I used to write short stories in my room for fun when I was a kid. I used to write reviews and articles about bands I liked as a teenager, but I never showed them to anyone. When the internet came out, I spent hours and hours on boards writing long posts about stupid things like guitar pickups and how the Iraq War started.

I never thought about writing as a possible job. I never even thought of it as a sport or something I enjoyed. The things I wrote about, like music, politics, and philosophy, were what I was most interested in. The writing was just something I did when I wanted to.

And when I needed to find a job I could love, I didn’t have to look very far. I didn’t have to look at all, in fact. In a way, it picked me. It was there already. Since I was a kid, I already did something every day without even thinking about it.

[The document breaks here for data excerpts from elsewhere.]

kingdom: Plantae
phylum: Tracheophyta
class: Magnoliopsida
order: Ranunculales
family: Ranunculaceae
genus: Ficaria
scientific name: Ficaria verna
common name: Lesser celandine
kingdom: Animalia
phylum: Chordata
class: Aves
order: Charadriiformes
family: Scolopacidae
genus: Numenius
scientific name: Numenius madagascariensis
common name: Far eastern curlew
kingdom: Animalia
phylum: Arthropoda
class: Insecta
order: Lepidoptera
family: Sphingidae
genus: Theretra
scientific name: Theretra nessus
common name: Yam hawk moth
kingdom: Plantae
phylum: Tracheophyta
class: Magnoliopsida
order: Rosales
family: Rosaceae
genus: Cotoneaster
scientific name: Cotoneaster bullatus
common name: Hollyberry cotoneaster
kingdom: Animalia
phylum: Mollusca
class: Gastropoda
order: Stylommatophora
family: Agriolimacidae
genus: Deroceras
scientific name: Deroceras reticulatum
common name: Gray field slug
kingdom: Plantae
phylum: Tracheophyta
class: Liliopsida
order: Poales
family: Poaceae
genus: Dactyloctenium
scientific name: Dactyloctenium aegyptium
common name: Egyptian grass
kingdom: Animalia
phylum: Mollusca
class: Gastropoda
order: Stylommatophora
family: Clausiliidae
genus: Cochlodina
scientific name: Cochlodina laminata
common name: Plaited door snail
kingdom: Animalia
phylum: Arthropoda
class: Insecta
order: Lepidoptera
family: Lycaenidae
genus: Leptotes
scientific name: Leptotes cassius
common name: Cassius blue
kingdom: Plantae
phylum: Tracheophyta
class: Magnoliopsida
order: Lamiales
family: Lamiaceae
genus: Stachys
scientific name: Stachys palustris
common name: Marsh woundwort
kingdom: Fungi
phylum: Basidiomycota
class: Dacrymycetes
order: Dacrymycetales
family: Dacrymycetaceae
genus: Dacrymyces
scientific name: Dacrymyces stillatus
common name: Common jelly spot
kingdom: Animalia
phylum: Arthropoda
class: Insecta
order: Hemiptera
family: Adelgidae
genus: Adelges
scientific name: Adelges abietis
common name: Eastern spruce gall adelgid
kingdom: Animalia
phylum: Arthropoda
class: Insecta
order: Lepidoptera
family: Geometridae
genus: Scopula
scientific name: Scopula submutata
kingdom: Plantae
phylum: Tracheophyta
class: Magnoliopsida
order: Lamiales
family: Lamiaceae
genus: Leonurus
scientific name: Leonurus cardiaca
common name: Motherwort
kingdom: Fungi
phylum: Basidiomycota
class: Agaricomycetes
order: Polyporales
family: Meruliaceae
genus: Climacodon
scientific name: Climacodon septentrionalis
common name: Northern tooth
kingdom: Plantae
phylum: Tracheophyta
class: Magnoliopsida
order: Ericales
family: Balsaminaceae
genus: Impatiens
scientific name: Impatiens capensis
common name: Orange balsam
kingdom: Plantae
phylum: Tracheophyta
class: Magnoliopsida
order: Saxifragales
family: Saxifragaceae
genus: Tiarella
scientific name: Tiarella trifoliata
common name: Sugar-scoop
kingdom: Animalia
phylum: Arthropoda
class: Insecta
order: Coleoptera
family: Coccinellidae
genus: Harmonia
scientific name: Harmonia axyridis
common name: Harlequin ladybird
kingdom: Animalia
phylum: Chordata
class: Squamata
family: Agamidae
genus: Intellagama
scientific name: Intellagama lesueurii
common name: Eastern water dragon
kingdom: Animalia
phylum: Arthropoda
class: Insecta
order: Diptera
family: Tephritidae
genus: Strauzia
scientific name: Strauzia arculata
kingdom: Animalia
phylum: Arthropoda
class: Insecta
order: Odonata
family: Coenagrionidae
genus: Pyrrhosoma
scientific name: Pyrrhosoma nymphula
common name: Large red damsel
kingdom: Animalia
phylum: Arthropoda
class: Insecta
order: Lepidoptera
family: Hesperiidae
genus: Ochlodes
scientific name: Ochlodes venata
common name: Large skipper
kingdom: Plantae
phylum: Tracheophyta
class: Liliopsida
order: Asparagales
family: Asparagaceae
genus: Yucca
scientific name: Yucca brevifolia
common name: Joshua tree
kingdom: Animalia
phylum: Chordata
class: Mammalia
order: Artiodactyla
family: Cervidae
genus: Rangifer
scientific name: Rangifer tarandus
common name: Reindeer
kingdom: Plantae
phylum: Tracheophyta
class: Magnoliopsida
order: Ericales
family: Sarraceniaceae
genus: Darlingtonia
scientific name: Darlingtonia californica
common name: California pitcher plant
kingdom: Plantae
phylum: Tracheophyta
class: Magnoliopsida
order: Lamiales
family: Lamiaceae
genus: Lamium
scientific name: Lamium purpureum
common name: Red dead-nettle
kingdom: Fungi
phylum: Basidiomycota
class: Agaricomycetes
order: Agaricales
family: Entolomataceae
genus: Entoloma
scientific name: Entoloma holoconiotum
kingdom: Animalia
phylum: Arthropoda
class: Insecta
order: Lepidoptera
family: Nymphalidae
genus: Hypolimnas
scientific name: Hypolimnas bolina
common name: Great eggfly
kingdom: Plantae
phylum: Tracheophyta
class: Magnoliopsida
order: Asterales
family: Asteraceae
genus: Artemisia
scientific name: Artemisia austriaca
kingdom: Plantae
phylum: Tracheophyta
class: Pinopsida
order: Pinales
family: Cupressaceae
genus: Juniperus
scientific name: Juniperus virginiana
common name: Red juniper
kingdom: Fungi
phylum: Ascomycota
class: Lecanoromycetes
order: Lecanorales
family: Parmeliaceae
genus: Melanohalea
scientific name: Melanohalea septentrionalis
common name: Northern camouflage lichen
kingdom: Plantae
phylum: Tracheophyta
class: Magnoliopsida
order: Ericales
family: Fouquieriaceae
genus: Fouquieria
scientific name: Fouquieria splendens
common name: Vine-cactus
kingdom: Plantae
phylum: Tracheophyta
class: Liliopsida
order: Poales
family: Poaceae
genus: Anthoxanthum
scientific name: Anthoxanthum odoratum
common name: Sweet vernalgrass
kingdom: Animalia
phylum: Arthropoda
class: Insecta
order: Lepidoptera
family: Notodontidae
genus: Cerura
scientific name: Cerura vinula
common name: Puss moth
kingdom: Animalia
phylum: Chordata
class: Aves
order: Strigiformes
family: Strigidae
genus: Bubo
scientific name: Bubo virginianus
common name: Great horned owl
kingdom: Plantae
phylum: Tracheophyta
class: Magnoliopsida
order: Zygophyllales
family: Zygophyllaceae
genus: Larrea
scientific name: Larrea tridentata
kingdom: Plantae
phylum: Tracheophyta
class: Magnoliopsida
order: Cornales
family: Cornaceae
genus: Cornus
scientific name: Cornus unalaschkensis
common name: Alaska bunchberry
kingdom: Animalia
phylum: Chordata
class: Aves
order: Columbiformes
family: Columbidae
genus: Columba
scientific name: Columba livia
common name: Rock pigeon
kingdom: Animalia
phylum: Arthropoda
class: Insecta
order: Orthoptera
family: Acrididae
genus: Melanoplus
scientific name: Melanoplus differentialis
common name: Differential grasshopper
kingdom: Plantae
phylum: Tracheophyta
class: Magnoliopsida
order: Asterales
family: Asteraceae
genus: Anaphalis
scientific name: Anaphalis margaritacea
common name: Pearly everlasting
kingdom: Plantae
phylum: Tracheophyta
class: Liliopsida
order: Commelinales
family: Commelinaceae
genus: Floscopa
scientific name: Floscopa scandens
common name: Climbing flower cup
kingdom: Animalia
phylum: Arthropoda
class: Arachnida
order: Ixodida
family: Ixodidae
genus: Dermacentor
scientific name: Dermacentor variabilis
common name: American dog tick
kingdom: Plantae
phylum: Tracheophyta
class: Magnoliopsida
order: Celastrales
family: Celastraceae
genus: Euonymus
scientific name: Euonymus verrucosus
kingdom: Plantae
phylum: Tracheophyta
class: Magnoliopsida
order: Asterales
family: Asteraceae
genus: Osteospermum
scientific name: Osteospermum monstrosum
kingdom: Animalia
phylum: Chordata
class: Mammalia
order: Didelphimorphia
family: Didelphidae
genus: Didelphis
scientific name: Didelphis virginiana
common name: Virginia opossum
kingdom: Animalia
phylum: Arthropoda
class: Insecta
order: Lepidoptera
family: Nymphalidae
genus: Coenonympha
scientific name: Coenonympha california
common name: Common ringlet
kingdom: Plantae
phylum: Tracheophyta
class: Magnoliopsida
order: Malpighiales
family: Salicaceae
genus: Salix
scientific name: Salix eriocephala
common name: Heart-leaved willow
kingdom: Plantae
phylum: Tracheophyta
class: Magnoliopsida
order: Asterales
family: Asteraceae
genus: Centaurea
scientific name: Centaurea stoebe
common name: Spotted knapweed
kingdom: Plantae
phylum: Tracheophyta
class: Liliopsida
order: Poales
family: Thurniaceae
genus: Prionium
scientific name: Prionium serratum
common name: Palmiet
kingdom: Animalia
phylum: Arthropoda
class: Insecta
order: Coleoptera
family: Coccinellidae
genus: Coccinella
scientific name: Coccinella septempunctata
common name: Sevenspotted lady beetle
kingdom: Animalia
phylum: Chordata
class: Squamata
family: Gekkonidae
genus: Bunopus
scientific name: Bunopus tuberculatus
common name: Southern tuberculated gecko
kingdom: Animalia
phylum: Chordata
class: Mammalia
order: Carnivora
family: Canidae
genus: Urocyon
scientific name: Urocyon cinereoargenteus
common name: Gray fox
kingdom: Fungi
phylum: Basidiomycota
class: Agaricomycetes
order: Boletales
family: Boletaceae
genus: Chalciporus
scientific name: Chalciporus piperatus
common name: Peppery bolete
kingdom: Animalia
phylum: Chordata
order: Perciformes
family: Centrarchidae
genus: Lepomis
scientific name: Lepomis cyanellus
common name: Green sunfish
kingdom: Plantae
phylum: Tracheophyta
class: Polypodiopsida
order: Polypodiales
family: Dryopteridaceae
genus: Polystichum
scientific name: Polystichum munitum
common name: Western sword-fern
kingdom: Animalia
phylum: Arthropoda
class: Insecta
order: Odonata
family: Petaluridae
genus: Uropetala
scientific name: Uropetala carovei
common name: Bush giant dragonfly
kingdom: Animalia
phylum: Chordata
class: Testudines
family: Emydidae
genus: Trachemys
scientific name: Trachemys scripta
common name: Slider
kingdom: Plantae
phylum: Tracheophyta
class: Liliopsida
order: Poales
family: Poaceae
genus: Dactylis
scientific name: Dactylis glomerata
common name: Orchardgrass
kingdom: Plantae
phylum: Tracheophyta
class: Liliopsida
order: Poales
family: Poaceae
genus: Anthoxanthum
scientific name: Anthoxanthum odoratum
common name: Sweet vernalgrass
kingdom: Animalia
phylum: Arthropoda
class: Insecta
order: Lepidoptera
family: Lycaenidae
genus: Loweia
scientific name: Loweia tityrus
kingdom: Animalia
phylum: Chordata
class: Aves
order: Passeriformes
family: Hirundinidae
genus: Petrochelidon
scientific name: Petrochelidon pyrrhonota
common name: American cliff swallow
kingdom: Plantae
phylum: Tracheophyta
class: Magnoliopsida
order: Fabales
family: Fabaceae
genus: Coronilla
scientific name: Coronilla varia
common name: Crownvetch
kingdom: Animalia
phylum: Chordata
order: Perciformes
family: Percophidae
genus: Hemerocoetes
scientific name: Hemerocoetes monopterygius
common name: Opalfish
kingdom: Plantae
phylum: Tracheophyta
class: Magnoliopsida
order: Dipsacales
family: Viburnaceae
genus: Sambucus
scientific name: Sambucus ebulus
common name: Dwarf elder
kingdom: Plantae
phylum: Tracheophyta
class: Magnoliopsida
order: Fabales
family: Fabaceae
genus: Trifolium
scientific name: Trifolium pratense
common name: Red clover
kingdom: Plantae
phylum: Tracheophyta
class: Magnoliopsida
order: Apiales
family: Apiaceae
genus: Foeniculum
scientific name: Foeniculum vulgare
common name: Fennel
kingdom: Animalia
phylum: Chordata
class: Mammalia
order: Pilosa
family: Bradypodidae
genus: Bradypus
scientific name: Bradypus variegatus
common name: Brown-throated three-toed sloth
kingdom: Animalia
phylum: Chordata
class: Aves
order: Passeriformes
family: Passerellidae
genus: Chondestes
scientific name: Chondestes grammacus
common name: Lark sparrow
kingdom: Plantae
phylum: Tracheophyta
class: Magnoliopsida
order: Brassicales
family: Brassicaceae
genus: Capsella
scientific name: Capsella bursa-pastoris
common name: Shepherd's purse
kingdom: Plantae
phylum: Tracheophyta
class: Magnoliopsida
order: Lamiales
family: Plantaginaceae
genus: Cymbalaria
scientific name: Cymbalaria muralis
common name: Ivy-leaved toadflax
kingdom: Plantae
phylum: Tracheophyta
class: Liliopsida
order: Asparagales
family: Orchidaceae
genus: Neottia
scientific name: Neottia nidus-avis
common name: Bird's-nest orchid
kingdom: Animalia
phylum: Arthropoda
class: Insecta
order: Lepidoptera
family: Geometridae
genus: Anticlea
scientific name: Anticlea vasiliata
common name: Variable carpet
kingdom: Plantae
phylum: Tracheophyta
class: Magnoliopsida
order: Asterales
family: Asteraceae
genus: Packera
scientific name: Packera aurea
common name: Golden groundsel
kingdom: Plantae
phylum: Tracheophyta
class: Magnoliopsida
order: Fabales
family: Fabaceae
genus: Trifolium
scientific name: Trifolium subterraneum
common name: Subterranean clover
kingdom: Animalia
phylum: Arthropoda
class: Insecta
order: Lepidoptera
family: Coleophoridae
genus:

Because here’s something else that might make some people mad: if you have to look for what you’re passionate about, you probably aren’t passionate about it at all.

If you’re really interested in something, it will feel so natural to you that people will have to tell you it’s not normal and that other people aren’t like that.

I didn’t think about the fact that nobody else thought it was fun to write 1,000-word posts on boards. My friend never thought about the fact that most people don’t find making logos easy or fun. He thinks of it as so normal that he can’t picture it any other way. Because of this, it’s probably what he should be doing.

A kid doesn’t go to the playground and ask, “How can I have fun?” He just has fun wherever he goes.

If you have to search for the things you enjoy in life, you won’t enjoy anything.

And the truth is that you already like something. You already like doing a lot of things. You just choose to not care about them.